*What is being asked*
Reproduce a portion of the passage on migration to Europe word for word, starting with the words "Then, as I say, you" and stopping after "have been demanding.".

*Document segment*
_ _ _ _ _

Then, as I say, you should make yourself clearer. Presumably then your demands that Northern Europe share the burden of Spain, Italy and Greece was to do with a more equable share of the cost of deportation, rather than what those southern countries, and the EU immigration minister, and the UN refugee program, have been demanding.
I agree that it's effectively impossible to differentiate between economic and political migrants, and that, ultimately, the issue is or should be moot. I take it as a given that if you're unlucky enough to have been born into almost any country in Africa, or the Middle East with the exception of Israel, or any Muslim country, there will be any number of reasons that you'd be a lot safer living in Western Europe, and any number of ways that you would be in imminent threat for your political/religious/sexual beliefs or actions.
No, I haven't. As usual, you are seriously confused about what the word "fact" means. I would say it's a near certainty that it's a fact that African and Middle Eastern immigration into Europe is now running at two million a year. If true, this would be a fact whether anyone stated or estimated it or not.
The information you gave referred to a separate and by definition much smaller problem. It was about one-tenth the size in the early 90s.
If you wish to grant migrants asylum. But no one in their right minds should wish to. Those that do, I would suggest, should be offered the opportunity to act on their largesse - hey should be given the opportunity to offer any migrant they wish to so adopt a stipend of fifty quid or so a week from their no doubt public salaries, and a spare room or two to live in until they're settled and employed enough to choose to move on into the wider society they're so willing to jeopardise.

_ _ _ _ _

*Study material*
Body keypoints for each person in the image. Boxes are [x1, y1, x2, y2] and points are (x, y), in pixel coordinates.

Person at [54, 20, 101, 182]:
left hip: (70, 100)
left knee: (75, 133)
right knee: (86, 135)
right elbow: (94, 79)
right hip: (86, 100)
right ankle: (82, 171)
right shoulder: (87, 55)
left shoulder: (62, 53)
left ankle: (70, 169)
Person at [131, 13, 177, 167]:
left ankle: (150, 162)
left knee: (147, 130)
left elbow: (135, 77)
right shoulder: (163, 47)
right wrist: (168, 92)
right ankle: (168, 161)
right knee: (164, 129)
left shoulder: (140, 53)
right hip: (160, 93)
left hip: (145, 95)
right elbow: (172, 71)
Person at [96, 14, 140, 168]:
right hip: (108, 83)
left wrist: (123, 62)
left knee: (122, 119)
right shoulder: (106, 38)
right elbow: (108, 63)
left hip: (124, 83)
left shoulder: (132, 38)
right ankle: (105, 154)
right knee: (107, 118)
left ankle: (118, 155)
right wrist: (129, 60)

_ _ _ _ _

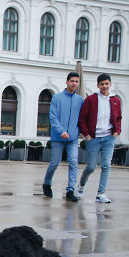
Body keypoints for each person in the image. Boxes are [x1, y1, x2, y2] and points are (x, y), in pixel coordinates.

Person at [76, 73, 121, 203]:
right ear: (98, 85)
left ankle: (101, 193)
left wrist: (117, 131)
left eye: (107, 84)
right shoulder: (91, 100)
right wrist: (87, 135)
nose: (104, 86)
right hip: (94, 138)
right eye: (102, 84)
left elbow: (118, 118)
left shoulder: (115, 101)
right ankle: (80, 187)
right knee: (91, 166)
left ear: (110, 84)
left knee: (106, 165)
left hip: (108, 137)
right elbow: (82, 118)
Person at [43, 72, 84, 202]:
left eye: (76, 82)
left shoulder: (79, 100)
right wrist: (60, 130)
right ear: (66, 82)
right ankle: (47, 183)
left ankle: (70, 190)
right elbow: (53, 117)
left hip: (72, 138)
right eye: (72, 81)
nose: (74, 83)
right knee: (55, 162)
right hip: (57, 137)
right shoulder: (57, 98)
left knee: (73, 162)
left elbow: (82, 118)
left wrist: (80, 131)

_ _ _ _ _

*Task result*
Then, as I say, you should make yourself clearer. Presumably then your demands that Northern Europe share the burden of Spain, Italy and Greece was to do with a more equable share of the cost of deportation, rather than what those southern countries, and the EU immigration minister, and the UN refugee program, have been demanding.